All proceeds will support the Jefferson PTO’s Enrichment Fund, which provides field trips, guest speakers, technological equipment and support, and more.

Jefferson’s opening was part of a major expansion of schools in Port Angeles.

From 1912 through 1923, the school district replaced several small wooden school buildings with four large schools — Jefferson, Lincoln School, Washington School and Roosevelt High School — to accommodate a rapidly growing population of young families.

Roosevelt High, once located where the new Clallam County Courthouse building and parking lot currently are, was built in 1912.

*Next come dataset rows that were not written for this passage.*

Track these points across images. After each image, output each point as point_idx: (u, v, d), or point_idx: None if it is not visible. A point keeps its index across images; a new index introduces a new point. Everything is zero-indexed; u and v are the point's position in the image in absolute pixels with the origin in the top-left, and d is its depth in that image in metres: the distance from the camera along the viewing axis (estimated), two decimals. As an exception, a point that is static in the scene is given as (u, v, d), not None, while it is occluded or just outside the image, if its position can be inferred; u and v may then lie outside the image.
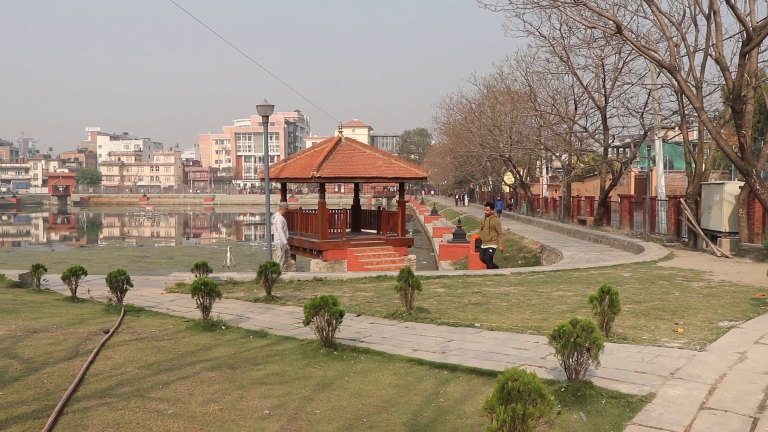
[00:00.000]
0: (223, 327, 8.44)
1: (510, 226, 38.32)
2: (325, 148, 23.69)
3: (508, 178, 61.52)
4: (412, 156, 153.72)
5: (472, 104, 54.23)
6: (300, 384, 5.93)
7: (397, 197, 25.62)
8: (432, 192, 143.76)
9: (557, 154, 42.35)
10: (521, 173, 51.84)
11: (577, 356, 5.43)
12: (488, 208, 18.68)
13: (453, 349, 7.25)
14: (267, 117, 19.21)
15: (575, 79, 33.33)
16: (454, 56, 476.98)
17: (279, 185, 27.02)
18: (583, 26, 23.73)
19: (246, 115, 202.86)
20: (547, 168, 56.78)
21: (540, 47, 36.37)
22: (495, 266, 17.89)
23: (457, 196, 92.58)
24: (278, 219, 19.66)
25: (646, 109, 29.21)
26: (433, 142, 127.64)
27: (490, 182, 72.64)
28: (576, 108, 36.35)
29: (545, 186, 55.79)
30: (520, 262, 24.88)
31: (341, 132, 24.96)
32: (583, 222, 36.07)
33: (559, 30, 30.15)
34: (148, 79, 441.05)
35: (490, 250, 17.96)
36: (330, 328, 7.03)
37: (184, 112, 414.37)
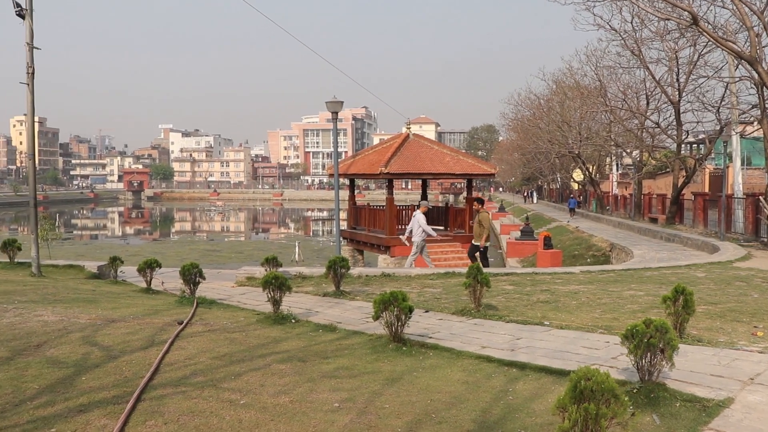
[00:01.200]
0: (293, 320, 8.56)
1: (579, 223, 37.74)
2: (393, 144, 23.75)
3: (577, 175, 60.52)
4: (480, 152, 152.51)
5: (541, 100, 53.58)
6: (369, 378, 5.97)
7: (464, 194, 25.52)
8: (500, 189, 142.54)
9: (628, 150, 41.43)
10: (590, 170, 50.93)
11: (651, 357, 5.31)
12: (476, 203, 18.58)
13: (522, 347, 7.19)
14: (336, 113, 19.34)
15: (647, 74, 32.53)
16: (522, 51, 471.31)
17: (347, 181, 27.23)
18: (656, 18, 23.15)
19: (314, 112, 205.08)
20: (617, 165, 55.64)
21: (611, 41, 35.69)
22: (486, 262, 17.68)
23: (525, 193, 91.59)
24: (421, 217, 19.60)
25: (723, 103, 28.27)
26: (500, 138, 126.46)
27: (559, 179, 71.66)
28: (648, 103, 35.47)
29: (615, 183, 54.70)
30: (589, 260, 24.48)
31: (409, 128, 24.98)
32: (654, 220, 35.25)
33: (631, 23, 29.48)
34: (219, 77, 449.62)
35: (480, 248, 17.84)
36: (399, 324, 7.06)
37: (254, 108, 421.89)
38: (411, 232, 18.94)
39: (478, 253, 17.94)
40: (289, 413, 5.03)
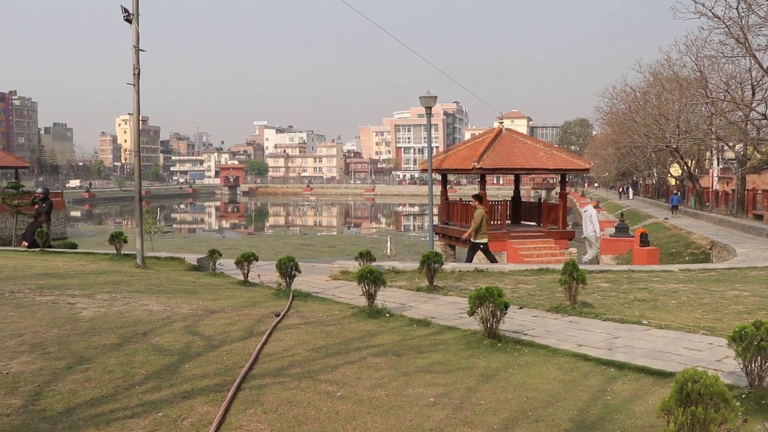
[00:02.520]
0: (387, 315, 8.62)
1: (676, 221, 36.51)
2: (485, 139, 23.58)
3: (675, 170, 58.51)
4: (572, 147, 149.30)
5: (637, 92, 52.01)
6: (464, 374, 5.96)
7: (557, 189, 25.09)
8: (595, 184, 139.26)
9: (730, 144, 39.69)
10: (689, 165, 49.11)
11: (761, 361, 5.08)
12: (473, 199, 18.42)
13: (619, 346, 7.03)
14: (430, 108, 19.34)
15: (754, 62, 30.86)
16: (617, 43, 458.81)
17: (439, 176, 27.18)
18: (765, 2, 22.06)
19: (405, 107, 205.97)
20: (717, 159, 53.44)
21: (713, 29, 33.99)
22: (470, 258, 17.36)
23: (620, 189, 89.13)
24: (592, 211, 19.28)
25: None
26: (594, 132, 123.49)
27: (655, 174, 69.49)
28: (753, 93, 33.81)
29: (715, 178, 52.59)
30: (687, 258, 23.65)
31: (501, 123, 24.71)
32: (759, 217, 33.70)
33: (736, 8, 28.12)
34: (312, 74, 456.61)
35: (480, 246, 17.70)
36: (494, 320, 7.01)
37: (346, 104, 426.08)
38: (594, 228, 18.52)
39: (479, 249, 17.78)
40: (385, 407, 5.08)
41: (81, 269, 13.53)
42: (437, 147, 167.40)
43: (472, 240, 17.89)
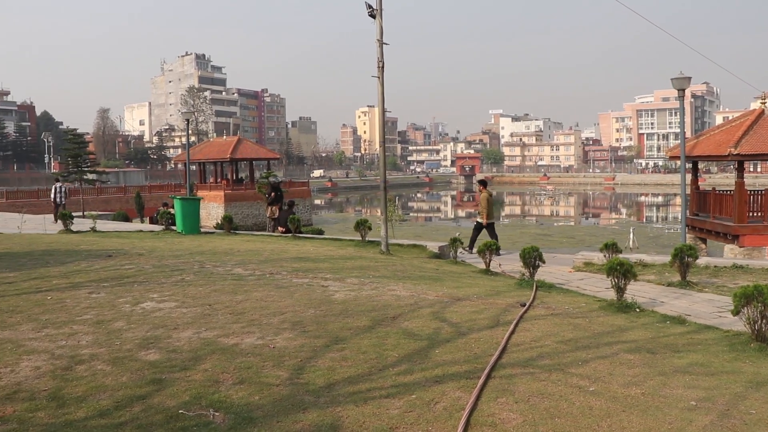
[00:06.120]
0: (637, 309, 8.24)
1: None
2: (743, 123, 21.70)
3: None
4: None
5: None
6: (728, 378, 5.51)
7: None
8: None
9: None
10: None
11: None
12: (478, 184, 18.63)
13: None
14: (683, 91, 18.23)
15: None
16: None
17: (689, 164, 25.50)
18: None
19: (648, 91, 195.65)
20: None
21: None
22: (494, 237, 17.05)
23: None
24: None
25: None
26: None
27: None
28: None
29: None
30: None
31: (763, 103, 22.57)
32: None
33: None
34: (548, 60, 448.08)
35: (477, 224, 17.99)
36: (763, 321, 6.41)
37: (584, 90, 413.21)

Most of Roosevelt was torn down after it was replaced by the current Port Angeles High School in 1953.

The school’s gymnasium, now known as the Vern Burton Community Center at 308 E. Fourth St., is the only remaining portion of the school.

Lincoln School, located on West Eighth Street, was built in 1916 and was closed in 1978. It is undergoing renovations to provide facilities for the Clallam County Historical Society.

Washington School was built in 1923, where the U.S. Post Office is currently located at 424 E. First St., and closed in 1975.

Jefferson is the only one of the original four schools still open, but little of the original building remains.

The majority of the school was demolished in June 2001 and reopened in January 2003.

Only the 1922 brick facade and entryway were saved as a link to the history of the school, said Principal Joyce Mininger.

The windows over the main front entryway are the original 1922 windows, she said.

It is currently the smallest school in the district, with only two classrooms per grade.

In 1998, the district asked voters to approve a bond to rebuild the school with more classrooms, but a smaller bond was approved, limiting the size of the school.

The small size of the property is also a limiting factor in the number of students, school district officials have said.

Jefferson Elementary is not the oldest operating school in the county, according to Clallam County Schools East to West, by Irene Wyman.

Wyman says a portion of Sequim High School was built in 1920.

The old Forks High School building, which was replaced except for the arched entryway in 2011, was built in 1916.

Some difficulties Jefferson Elementary has faced haven’t changed over the years, said PTO President Carrie Sanford.

A search of the Clallam County Historical Society archives revealed a 1922 article in which a member of the brand-new Jefferson Parent-Teacher Association bemoaned the difficulty in getting fathers involved in the school, Sanford said.